If you use the new stripctrl_new_term() to construct a StripCtrlChars
instead of the existing stripctrl_new(), then the resulting object
will align itself with the character-set configuration of the Terminal
object you point it at. (In fact, it'll reuse the same actual
translation code, courtesy of the last few refactoring commits.) So it
will interpret things as control characters precisely if that Terminal
would also have done so.
The previous locale-based sanitisation is appropriate if you're
sending the sanitised output to an OS terminal device managed outside
this process - the LC_CTYPE setting has the best chance of knowing how
that terminal device will interpret a byte stream. But I want to start
using the same sanitisation system for data intended for PuTTY's own
internal terminal emulator, in which case there's no reason why
LC_CTYPE should be expected to match that terminal's configuration,
and no reason to need it to either since we can check the internal
terminal configuration directly.
One small bodge: stripctrl_new_term() is actually a macro, which
passes in the function pointer term_translate() to the underlying real
constructor. That's just so that console-only tools can link in
stripctrl.c without acquiring a dependency on terminal.c (similarly to
how we pass random_read in to the mp_random functions).

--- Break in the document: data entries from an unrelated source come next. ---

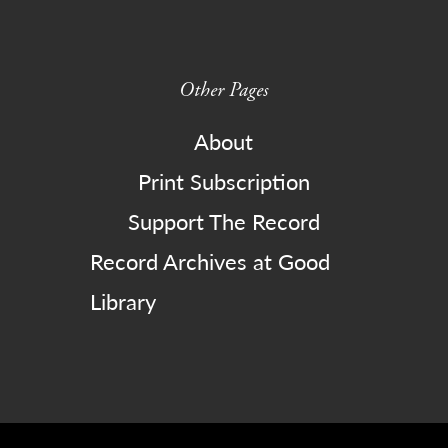
Other Pages
About
Print Subscription
Support The Record
Record Archives at Good
Library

This is for sanitising output that's going to be sent to a terminal,
if you don't want it to be able to send arbitrary escape sequences and
thereby (for example) move the cursor back up to existing text on the
screen and overprint it confusingly.
It works using the standard C library: we convert to a wide-character
string and back, and then use wctype.h to spot control characters in
the intermediate form. This means its idea of the conversion character
set is locale-based rather than any of our own charset library's fixed
settings - which is what you want if the aim is to protect your local
terminal (which we assume the system locale represents accurately).
This also means that the sanitiser strips things that will _act_ as
control characters when sent to the local terminal, whether or not
they were intended as control characters by a server that might have
had a different character set in mind. Since the main aim is to
protect the local terminal rather than to faithfully replicate the
server's intention, I think that's the right criterion.
It only strips control characters at the charset-independent layer,
like backspace, carriage return and the escape character: wctype.h
classifies those as control characters, but classifies as printing all
of the more Unicode-specific controls like bidirectional overrides.
But that's enough to prevent cursor repositioning, for example.
stripctrl.c comes with a test main() of its own, which I wasn't able
to fold into testcrypt and put in the test suite because of its
dependence on the system locale - it wouldn't be guaranteed to work
the same way on different test systems anyway.
A knock-on build tweak: because you can feed data into this sanitiser
in chunks of arbitrary size, including partial multibyte chars, I had
to use mbrtowc() for the decoding, and that means that in the 'old'
Win32 builds I have to link against the Visual Studio C++ library as
well as the C library, because for some reason that's where mbrtowc
lived in VS2003.